Los dos maestros recogieron sus caballos y partieron de regreso a París; en varias tiendas, los caballeros que no habían sido eliminados en los primeros envites reponían fuerzas para los combates de la tarde, en los que se dirimiría el ganador del torneo.
—Hoy saldrá de aquí un nuevo héroe —dijo Jacques.
—Y varios derrotados, heridos e incluso algún muerto de los que nadie se acordará.
—Las cosas suceden así. Sólo los vencedores pasan a la historia. Si alguien escribe la crónica de este torneo hablará de la gallardía del vencedor, de su habilidad con la lanza, de su fortaleza y de la hermosura de las damas a las que robó el corazón, pero no dirá nada de los vencidos.

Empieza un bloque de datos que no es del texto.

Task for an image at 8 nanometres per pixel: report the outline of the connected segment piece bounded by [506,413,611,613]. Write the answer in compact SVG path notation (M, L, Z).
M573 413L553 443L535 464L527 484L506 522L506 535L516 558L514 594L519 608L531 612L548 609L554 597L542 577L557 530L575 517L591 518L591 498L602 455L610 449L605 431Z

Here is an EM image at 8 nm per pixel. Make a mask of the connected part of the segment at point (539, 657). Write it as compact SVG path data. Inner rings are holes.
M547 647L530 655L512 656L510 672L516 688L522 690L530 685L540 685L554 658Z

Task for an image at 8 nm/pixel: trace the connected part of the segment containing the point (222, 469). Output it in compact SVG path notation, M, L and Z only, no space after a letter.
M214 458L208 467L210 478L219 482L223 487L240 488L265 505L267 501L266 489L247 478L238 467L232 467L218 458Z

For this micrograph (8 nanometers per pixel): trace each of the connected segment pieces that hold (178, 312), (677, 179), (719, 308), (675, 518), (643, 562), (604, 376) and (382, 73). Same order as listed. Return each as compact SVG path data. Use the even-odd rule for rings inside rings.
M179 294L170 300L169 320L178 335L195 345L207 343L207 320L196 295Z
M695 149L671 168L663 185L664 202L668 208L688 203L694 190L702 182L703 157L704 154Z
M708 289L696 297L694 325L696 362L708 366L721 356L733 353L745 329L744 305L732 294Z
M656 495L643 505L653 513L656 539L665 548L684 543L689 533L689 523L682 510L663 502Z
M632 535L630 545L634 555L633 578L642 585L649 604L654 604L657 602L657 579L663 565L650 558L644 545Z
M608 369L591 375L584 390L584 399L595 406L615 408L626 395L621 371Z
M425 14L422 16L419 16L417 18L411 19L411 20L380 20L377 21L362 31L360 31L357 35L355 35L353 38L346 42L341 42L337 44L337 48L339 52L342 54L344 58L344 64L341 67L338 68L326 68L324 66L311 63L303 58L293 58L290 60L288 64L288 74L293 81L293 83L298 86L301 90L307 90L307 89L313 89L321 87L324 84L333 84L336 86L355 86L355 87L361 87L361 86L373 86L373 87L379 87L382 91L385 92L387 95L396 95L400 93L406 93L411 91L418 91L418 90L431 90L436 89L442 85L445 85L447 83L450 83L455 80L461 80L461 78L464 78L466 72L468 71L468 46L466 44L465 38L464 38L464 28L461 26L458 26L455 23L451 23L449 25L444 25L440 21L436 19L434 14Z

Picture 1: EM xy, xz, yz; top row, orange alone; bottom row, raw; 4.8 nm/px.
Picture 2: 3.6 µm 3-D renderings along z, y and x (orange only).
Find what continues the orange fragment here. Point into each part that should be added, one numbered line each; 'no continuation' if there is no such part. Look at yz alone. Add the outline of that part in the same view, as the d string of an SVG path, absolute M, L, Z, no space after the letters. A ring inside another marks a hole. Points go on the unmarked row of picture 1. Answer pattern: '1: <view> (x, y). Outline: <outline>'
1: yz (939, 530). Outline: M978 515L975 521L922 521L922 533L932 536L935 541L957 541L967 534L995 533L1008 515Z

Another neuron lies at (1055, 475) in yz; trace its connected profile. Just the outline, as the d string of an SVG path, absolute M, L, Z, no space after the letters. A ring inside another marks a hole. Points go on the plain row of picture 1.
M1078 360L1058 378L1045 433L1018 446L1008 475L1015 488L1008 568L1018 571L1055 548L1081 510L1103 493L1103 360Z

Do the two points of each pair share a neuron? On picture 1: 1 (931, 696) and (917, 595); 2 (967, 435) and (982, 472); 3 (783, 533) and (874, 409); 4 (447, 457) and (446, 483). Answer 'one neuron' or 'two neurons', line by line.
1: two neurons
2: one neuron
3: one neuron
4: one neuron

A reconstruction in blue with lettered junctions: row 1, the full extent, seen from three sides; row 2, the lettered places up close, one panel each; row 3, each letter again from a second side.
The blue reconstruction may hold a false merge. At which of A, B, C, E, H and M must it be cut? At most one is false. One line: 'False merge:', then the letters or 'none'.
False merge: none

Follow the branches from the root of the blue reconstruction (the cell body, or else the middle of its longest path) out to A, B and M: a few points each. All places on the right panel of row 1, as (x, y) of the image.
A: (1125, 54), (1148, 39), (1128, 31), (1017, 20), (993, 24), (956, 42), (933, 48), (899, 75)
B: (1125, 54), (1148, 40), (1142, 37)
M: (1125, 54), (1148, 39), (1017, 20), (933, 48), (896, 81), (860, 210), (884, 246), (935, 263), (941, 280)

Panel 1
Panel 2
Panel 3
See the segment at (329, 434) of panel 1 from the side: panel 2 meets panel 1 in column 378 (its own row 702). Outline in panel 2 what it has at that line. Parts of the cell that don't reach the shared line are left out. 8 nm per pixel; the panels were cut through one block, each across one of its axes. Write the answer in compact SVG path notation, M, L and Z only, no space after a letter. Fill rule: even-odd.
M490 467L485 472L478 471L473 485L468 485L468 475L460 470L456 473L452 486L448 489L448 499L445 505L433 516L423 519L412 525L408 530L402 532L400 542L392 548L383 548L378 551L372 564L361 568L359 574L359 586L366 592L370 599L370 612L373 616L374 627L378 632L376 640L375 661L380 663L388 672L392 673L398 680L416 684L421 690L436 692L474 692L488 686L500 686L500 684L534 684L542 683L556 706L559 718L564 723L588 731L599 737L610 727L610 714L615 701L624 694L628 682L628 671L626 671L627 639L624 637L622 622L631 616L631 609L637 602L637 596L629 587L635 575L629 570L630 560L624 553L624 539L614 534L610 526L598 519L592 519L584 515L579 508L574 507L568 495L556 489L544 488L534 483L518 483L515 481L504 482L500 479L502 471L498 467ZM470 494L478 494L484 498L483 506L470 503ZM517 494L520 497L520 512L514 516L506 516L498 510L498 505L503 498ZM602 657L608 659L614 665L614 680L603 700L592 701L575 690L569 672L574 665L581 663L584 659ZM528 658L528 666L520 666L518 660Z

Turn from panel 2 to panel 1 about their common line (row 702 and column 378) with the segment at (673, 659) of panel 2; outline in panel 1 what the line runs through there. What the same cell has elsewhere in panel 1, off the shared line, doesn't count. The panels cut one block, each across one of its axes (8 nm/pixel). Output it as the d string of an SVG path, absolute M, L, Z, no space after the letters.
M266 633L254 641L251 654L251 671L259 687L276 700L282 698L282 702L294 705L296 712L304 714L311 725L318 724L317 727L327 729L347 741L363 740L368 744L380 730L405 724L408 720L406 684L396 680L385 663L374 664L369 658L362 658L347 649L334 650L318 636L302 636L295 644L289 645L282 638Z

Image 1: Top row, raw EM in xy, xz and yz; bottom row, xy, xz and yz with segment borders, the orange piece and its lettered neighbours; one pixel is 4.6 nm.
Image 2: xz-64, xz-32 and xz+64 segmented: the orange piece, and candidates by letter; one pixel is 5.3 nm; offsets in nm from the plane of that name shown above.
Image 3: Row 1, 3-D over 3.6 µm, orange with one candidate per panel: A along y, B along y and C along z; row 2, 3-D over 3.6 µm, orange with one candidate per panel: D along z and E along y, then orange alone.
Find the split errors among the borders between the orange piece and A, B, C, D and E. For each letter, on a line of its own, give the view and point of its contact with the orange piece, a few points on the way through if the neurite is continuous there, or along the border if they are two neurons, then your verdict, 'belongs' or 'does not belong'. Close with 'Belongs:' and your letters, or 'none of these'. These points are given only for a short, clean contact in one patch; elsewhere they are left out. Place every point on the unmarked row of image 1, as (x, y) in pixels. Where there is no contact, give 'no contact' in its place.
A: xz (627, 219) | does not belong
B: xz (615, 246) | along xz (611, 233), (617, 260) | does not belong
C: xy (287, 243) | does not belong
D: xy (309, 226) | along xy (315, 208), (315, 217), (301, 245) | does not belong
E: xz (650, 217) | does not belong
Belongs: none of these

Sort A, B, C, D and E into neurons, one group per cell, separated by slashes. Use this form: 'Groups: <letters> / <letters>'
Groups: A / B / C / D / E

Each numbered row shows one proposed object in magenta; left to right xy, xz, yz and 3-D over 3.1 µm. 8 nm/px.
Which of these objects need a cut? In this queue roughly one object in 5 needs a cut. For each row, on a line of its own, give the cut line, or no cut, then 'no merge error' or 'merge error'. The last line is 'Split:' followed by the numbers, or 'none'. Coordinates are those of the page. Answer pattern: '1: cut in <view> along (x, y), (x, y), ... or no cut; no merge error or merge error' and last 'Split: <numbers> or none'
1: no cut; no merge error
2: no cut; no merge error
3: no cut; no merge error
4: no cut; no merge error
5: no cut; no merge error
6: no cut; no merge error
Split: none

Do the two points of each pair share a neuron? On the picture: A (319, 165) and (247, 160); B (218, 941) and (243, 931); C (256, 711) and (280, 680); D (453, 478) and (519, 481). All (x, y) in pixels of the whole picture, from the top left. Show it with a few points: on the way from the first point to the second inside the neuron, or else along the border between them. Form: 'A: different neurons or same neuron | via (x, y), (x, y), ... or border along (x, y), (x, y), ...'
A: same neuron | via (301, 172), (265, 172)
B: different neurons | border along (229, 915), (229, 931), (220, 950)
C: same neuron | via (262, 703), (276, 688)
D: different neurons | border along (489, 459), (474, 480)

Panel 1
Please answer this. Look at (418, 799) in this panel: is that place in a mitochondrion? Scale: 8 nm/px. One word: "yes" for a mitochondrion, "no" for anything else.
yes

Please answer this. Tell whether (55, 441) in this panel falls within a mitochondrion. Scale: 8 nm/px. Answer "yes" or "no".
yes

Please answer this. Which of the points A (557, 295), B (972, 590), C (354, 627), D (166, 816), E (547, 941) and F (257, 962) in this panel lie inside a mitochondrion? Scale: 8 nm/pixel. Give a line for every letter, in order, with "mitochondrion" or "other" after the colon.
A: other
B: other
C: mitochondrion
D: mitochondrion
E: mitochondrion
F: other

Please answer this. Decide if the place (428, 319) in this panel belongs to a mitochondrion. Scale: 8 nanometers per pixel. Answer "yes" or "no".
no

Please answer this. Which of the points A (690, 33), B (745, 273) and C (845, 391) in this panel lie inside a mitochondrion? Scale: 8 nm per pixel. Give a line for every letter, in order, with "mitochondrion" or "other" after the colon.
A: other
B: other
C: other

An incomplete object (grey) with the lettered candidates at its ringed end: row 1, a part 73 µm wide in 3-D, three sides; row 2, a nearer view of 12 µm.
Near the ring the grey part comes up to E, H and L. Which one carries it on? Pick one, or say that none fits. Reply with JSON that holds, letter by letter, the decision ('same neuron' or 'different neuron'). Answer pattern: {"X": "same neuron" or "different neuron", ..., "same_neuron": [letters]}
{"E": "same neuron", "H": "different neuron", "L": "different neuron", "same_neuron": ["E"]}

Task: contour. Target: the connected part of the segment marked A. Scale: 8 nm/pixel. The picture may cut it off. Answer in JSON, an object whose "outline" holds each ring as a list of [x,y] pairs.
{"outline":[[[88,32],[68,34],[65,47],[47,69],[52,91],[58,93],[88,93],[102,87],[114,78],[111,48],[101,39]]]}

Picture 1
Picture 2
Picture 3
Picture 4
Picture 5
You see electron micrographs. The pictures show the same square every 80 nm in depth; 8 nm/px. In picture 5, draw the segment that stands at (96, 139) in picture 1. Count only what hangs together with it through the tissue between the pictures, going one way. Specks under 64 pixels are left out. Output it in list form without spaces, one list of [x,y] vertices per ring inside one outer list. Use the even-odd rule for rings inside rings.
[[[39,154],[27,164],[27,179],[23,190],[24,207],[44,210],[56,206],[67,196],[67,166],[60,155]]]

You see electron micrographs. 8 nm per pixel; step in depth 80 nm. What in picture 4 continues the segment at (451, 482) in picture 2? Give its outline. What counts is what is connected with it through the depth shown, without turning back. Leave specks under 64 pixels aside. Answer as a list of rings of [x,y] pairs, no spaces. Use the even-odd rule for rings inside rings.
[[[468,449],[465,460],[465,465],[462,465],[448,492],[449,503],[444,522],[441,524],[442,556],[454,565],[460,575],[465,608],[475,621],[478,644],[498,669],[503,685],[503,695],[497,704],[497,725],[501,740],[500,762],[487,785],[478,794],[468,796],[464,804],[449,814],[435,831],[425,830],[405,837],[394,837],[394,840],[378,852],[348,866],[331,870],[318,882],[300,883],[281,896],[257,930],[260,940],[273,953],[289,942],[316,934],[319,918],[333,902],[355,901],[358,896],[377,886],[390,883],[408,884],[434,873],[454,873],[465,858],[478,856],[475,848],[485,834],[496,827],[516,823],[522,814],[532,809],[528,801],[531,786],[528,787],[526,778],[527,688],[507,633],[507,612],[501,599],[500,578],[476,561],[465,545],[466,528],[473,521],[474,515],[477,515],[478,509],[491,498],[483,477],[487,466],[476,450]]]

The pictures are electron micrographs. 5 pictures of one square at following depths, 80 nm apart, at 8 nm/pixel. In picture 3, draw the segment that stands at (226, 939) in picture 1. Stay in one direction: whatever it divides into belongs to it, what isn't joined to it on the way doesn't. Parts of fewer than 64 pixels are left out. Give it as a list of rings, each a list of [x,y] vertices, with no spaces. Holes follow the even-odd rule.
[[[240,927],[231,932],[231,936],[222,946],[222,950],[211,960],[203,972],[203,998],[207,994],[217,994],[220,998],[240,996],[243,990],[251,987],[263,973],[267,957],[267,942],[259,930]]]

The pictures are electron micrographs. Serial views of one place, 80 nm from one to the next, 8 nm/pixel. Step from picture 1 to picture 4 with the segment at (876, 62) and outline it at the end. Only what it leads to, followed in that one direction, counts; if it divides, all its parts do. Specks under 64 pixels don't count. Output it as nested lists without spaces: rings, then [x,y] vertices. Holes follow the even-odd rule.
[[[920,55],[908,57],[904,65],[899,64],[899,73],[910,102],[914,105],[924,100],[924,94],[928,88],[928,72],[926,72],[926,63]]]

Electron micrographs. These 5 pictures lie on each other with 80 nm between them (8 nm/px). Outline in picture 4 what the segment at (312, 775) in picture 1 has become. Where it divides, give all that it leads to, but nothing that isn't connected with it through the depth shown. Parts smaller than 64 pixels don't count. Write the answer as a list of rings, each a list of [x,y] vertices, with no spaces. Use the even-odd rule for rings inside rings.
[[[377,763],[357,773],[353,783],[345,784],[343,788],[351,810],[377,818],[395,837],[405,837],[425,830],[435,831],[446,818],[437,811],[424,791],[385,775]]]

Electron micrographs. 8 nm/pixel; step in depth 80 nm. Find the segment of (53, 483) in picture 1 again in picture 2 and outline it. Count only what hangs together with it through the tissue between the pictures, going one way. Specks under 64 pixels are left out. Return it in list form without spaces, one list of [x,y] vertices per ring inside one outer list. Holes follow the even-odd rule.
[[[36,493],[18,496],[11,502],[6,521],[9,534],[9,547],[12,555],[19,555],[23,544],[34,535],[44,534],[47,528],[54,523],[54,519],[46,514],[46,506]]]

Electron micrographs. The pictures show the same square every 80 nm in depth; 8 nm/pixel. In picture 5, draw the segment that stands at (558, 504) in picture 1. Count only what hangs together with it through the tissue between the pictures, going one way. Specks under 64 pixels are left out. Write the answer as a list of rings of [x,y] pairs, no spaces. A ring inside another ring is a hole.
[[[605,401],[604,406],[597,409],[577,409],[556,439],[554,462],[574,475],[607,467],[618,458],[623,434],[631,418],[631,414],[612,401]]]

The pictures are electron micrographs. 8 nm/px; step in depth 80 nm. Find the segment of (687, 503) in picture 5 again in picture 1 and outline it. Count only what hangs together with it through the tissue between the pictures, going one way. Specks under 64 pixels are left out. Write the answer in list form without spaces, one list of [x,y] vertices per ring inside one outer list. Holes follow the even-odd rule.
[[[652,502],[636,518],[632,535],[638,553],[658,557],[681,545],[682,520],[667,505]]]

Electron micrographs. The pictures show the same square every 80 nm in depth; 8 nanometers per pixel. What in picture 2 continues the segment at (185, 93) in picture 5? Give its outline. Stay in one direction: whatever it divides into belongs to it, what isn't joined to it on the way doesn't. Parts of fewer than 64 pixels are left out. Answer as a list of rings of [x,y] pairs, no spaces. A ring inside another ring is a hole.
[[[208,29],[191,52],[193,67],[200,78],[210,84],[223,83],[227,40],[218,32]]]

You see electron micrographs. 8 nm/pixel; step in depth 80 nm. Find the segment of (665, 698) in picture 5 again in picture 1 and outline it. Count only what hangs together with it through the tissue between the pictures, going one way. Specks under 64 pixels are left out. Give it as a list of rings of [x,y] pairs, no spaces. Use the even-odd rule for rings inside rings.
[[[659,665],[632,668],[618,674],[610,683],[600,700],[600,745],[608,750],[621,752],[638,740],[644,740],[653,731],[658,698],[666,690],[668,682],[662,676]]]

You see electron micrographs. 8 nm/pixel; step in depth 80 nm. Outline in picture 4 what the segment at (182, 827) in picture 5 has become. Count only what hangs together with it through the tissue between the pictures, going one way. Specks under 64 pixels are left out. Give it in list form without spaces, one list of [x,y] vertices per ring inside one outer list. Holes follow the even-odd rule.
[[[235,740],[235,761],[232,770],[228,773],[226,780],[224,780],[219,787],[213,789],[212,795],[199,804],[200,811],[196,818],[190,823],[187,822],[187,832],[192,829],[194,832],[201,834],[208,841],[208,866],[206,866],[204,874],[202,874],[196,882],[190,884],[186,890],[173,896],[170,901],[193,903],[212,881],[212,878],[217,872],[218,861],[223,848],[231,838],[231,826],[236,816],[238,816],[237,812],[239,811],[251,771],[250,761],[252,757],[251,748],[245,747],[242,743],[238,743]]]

—Lo mismo ocurrirá con vuestra obra. Cuando muráis, nadie recordará quién ideó la Santa Capilla, quién dibujó los planos de Nuestra Señora o quién hizo posible la catedral de Chartres, pero todos recordarán a los obispos bajo cuyos episcopados se erigieron esos edificios y los nombres de los reyes que los sufragaron estarán esculpidos en piedra en sus fachadas —dijo Teresa.
—En nuestra corporación de maestros hemos acordado que cada uno de nosotros ponga su nombre grabado en una placa en el edificio cuya construcción haya dirigido.
—Hace tiempo que yo he pensado hacer lo mismo en mis pinturas.
—Pues en eso estamos de acuerdo, doña Teresa.
Los dos maestros continuaron cabalgando hacia París. Aunque el cielo estaba cubierto de nubes, la primera hora de la tarde era luminosa y fresca y algunas gotas comenzaban a caer sobre la campiña del Sena.
—Mala suerte para la brillantez del torneo, las hermosas gualdrapas de los caballos acabarán cubiertas de barro —comentó Jacques al arreciar la lluvia.
—Descuidad, maestro, no serán los caballeros quienes las limpien.
Los dos jinetes arrearon a sus monturas y entraron en París al galope.
D
emasiado tiempo sin él. Dos años sin Enrique era mucho tiempo, incluso para una mujer del temple de Teresa. A sus cuarenta años, todavía no había disminuido el atractivo de la juventud, pero los rasgos del paso del tiempo comenzaban a notarse en el rostro y en el cuerpo de la maestra pintora. No había perdido un ápice de la intensidad del brillo de sus ojos, ni la esbeltez de su porte, pero algunas canas habían poblado su cabellera melada y se las teñía con una pasta de ceniza de sarmientos macerada en vinagre. También había empezado a depilarse el vello con pez caliente, a pesar de que el calor y los tirones le producían una rojez en la piel que tardaba al menos un par de días en desaparecer cada vez que se depilaba. Algunas mujeres lo hacían con cal viva, que era menos doloroso pero dejaba la piel mucho más estropeada.
Seguía vistiendo como cuando tenía veinte años, pero recogía su cabello en un moño y lo cubría con una redecilla y un pañuelo de seda blanca tan ligero que casi era transparente. Apenas llevaba joyas, a excepción de una pulsera que le regaló Enrique en una ocasión y un collar que había heredado de su madre y que guardaba en una pequeña arqueta de plata chapada con plaquitas de marfil que su padre le entregara el día que cumplió dieciséis años.